I glance up and see Maddie waiting for me to answer her, and she looks so genuinely interested and friendly that an immediate wave of guilt and remorse crashes over my head, drips down my body, and puddles around my feet. She's here, right now. She could've ditched me anytime, but she didn't. Instead she invited me to her weird hangout, and she rescued me from her dissipated rich friend, and then she wanted to have breakfast with me like a completely normal person. Annie's this girl in my imagination. But Maddie is real. She's realer than I am, even.
“Know what?” I say with a rush of inspiration. “I'll do you one better. Come on.”
She giggles as I take her hand. We hurry together down the SoHo streets, elbowing aside people laden with shopping bags, dashing in front of a taxicab as it honks to a halt. We turn down Wooster, laughing, breathless, breaking into a run for no reason, and then I pull her through some glass doors and into a space that is gray and hushed and very, very expensive.
“Welcome to Abraham Mas,” says a young male voice, and then Eastlin is standing there, looking first surprised, then pleased, and then kind of weirded out, presumably because Maddie and I are
soaked with sweat and out of breath and laughing and are probably going to get him in trouble.
“Hey!” I grin at him. “What's up, man?

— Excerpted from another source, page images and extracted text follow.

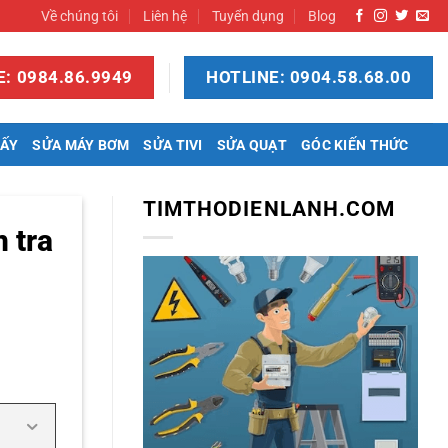
Về chúng tôi
Liên hệ
Tuyển dụng
Blog
: 0984.86.9949
HOTLINE: 0904.58.68.00
SẤY
SỬA MÁY BƠM
SỬA TIVI
SỬA QUẠT
GÓC KIẾN THỨC
TIMTHODIENLANH.COM
 tra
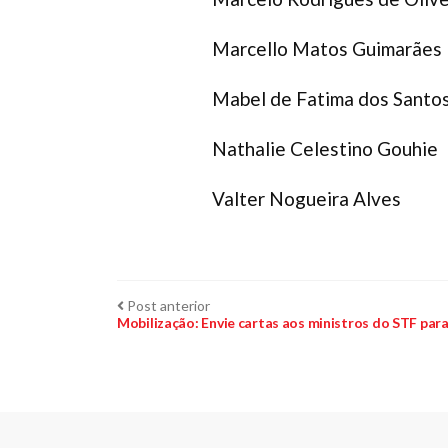
Marcello Matos Guimarães
Mabel de Fatima dos Santo
Nathalie Celestino Gouhie
Valter Nogueira Alves
Navegação
Post
Post anterior
anterior:
Mobilização: Envie cartas aos ministros do STF par
de
Post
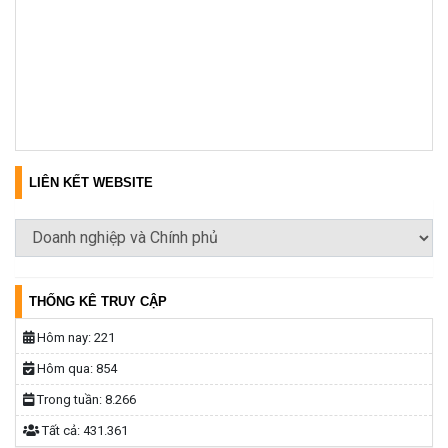
LIÊN KẾT WEBSITE
THỐNG KÊ TRUY CẬP
Hôm nay:
221
Hôm qua:
854
Trong tuần:
8.266
Tất cả:
431.361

How's it going? You never texted me back.”
Maddie is stifling laughter behind her hand. A couple of Fifth Avenue blondes pause their browsing nearby long enough to scope Maddie up and down, exchange a look between themselves, and then turn their backs. Eastlin notices, and I see him notice, but he doesn't say anything.

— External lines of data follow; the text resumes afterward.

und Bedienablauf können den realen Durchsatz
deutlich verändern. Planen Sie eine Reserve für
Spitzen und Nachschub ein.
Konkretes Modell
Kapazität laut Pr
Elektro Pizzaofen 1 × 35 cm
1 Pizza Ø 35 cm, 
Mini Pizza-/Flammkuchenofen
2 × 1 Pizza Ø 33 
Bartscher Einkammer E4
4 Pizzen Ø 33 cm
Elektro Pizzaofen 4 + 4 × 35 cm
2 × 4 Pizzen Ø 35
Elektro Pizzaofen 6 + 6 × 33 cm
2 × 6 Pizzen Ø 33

“Yeah. Um. Not too much. Just working. You know.” He eyes Maddie, and then sends me an inquiring look. I know he's asking if this is the girl I was talking about. I glance at her sidelong and then give him a proprietary smile, just so I can enjoy letting him think that maybe it is. Maybe I'll rise in his estimation from “pathetic” all the way up to “lame.”

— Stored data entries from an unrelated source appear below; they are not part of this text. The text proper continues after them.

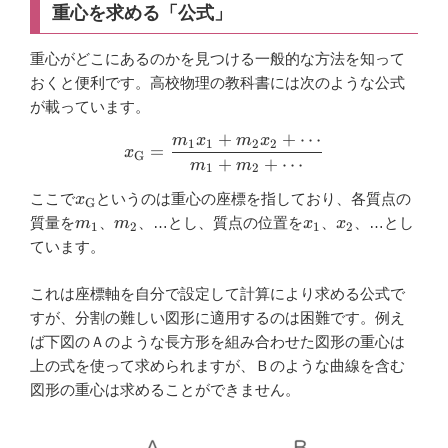
重心を求める「公式」
重心がどこにあるのかを見つける一般的な方法を知って
おくと便利です。高校物理の教科書には次のような公式
が載っています。
+
+
⋯
m
x
m
x
x_{\mathrm{G}}=\dfrac{m
1
1
2
2
=
x
G
+
+
⋯
m
m
1
2
x_{\mathrm{G}}
ここで
というのは重心の座標を指しており、各質点の
x
G
m_{1}
m_{2}
x_{1}
x_{2}
質量を
、
、…とし、質点の位置を
、
、…とし
m
m
x
x
1
2
1
2
ています。
これは座標軸を自分で設定して計算により求める公式で
すが、分割の難しい図形に適用するのは困難です。例え
ば下図のＡのような長方形を組み合わせた図形の重心は
上の式を使って求められますが、Ｂのような曲線を含む
図形の重心は求めることができません。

“Yeah. I thought you were gonna be in today. Listen. Is it okay if we film here?” I ask him, resting a hand on Maddie's shoulder. She smiles and shrugs at Eastlin.
“Film? You mean, for your workshop thing?” Eastlin looks kind of nervous. They probably have rules against that. You probably have to get permission from some central office, and fill out a bunch of forms, and pay them a thousand dollars an hour and promise Gwyneth Paltrow will be there.
“Yeah. I want to interview Maddie for
Most
. It'll take two seconds.”
“I'm Maddie,” Maddie says, helpfully, pointing a finger at her chest.
“Eastlin's my roommate,” I explain to her. “He does fashion design.”
“Coooool,” Maddie approves, drawing the syllable out and nodding.
“Ummm . . . ,” Eastlin stalls. He obviously wants us to go away. He scans the store, sliding his hands into his pockets and trying to come up with a reason to get rid of us. The Upper East Side blondes
have moved deeper into the back, where they hang all the shirts made of little scraps of oyster-colored chiffon.
“I don't know, Wes,” he says finally.
“Come on. Please? It'll be awesome,” I plead, rocking on the balls of my feet and jostling my backpack over my shoulder so he can see how excited I am.
“Please?” Maddie echoes, folding her hands under her chin and giving him big, wet eyes like a Dickensian orphan. “What's
Most
?” she asks me out of the side of her mouth.
“Eastlin?” asks a huge, totally ripped guy with an earpiece and a plain black T-shirt that hugs his biceps who has just come looming up behind my roommate. He folds his arms and his chest seems to get twice as big. I have to stifle more laughter. “Everything okay over here?”